Read the complaint here. There is more to say about the NFL CBA dispute (here’s a summary of some, but not all, of the legal issues here), but that’s one of the issues here: No one knows what to think or who to listen to. As interesting as the legal issues are (and they are pretty interesting, though not as interesting as, say, the old free agency fight the players won), the fascinating thing to me is the complete breakdown in the quality of media coverage. This is not surprising or even fair to the genuinely diligent reports who have gotten to where they are and spend their days talking to football people about football things — who is hurt this week, will Donovan McNabb be traded, is Bill Belichick videotaping someone, what blitz package will Pittsburgh use — suddenly are forced to understand rather complex anti-trust and labor issues. Indeed, the labor law and anti-trust law are individually extremely complex, and their interaction — with a splash of straight up negotiating bravado — makes this all difficult to wrap your head around, particularly in football, which is built on easy narratives.

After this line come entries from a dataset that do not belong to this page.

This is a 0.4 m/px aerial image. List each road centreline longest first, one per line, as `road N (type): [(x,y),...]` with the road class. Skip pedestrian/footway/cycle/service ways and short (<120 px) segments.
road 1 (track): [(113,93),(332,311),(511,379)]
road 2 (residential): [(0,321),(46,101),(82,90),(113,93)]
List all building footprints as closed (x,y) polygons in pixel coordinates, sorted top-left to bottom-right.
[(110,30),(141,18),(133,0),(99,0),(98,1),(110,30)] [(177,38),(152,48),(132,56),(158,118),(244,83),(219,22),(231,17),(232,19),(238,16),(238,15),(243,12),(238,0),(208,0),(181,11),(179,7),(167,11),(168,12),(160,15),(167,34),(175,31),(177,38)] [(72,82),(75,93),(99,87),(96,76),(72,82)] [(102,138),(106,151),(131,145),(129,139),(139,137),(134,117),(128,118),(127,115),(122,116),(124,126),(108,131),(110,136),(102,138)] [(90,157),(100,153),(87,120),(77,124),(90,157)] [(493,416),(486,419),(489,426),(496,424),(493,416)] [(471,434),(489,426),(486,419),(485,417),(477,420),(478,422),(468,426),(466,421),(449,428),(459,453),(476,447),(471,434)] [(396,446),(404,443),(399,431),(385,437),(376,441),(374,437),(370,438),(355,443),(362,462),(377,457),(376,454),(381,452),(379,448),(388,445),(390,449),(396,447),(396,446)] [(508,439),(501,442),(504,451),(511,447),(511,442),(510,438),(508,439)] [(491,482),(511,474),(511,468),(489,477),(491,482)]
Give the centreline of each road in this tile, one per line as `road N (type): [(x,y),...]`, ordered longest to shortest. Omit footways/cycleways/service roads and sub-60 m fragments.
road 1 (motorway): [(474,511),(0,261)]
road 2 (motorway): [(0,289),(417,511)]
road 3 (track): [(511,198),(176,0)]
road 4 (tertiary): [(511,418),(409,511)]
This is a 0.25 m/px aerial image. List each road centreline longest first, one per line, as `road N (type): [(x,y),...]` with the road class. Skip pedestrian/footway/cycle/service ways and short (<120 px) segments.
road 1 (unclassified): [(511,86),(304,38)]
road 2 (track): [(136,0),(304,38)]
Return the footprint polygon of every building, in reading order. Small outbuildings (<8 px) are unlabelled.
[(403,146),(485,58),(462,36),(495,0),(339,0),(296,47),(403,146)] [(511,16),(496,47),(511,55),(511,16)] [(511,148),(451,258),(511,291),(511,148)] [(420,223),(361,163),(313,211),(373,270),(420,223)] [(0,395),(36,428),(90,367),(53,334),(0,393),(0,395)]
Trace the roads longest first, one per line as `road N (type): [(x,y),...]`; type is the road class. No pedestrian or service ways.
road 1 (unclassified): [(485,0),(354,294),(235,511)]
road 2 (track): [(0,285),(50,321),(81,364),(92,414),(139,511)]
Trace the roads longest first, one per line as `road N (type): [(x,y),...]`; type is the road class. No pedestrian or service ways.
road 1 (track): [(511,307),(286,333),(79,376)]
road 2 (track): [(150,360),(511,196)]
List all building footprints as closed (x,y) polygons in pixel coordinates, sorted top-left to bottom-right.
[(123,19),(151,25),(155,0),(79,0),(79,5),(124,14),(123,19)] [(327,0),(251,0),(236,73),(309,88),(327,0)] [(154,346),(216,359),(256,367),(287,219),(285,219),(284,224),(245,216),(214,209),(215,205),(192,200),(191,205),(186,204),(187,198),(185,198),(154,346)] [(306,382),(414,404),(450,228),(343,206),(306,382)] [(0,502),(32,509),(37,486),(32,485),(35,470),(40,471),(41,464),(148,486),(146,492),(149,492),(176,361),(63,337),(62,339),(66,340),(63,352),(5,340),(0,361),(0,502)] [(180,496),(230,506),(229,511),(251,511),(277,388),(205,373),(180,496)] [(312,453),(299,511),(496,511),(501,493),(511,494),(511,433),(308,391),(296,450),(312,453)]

As a result, suddenly reliable sources (“Fred Taylor won’t start this week because of his ankle problem, though the team isn’t talking”) is suddenly completely uninformative, even if honest (“I’m not a lawyer but Bob Kraft told me the deal gets done tomorrow”). Nothing that has happened is at all surprising, and yet the media acts like it has been and has consistently failed to bring any coherence. That’s why the people to listen to — and I’ve yet to completely find them, and it’s not necessarily me who has not dived in to the details enough — is someone who knows complex labor negotiations and the state of antitrust law on reasonable restraints of trade, not the guy who accurately broke Spygate.
But again, I can’t fault the Chris Mortensens or Adam Schefters — they are in the same positions that fans, with an extra monetary penalty if there is no season. ESPN isn’t in the tank for either side (at least I don’t think), but instead is in the tank for getting a deal done: if there’s no football ESPN loses money, and if it loses money there might not be a need for Mortensen or Schefter, or certainly not the many people operating on the fringes who want to reach that place. They, like you and me and everyone else, don’t really care what the split of $9 billion in revenue is: in the immortal words of David Cross, we don’t care what else is going on in the world, why won’t somebody pick up the ball and play some damn football.
With the possible exception of the members of OPEC, N.F.L. owners have pretty much the coziest business arrangement imaginable: they’re effectively members of a cartel—able to limit competition, enhance bargaining power, and hold down costs. Instead of competing against each other for TV money, the owners share it, reducing risk and guaranteeing steady revenue regardless of how well they run their teams. The result of all this was nicely summed up by Richard Walden, head of sports finance at JPMorgan Chase, who said, “I’ve never seen an N.F.L. team lose money.”…You might say that that’s capitalism—those who provide the capital for an enterprise deserve to reap the profits. But the N.F.L. isn’t capitalist in any traditional sense. The league is much more like the trusts that dominated American business in the late nineteenth century, before they were outlawed. Its goal is not to embrace competition but to tame it, making the owners’ businesses less risky and more profitable. Unions are often attacked for trying to interfere with the natural workings of the market, but in the case of football it’s the owners, not the union, who are the real opponents of the free market. They have created a socialist paradise for themselves that happens to bring with it capitalist-size profits. Bully for them. But in a contest between millionaire athletes and billionaire socialists it’s the guys on the field who deserve to win.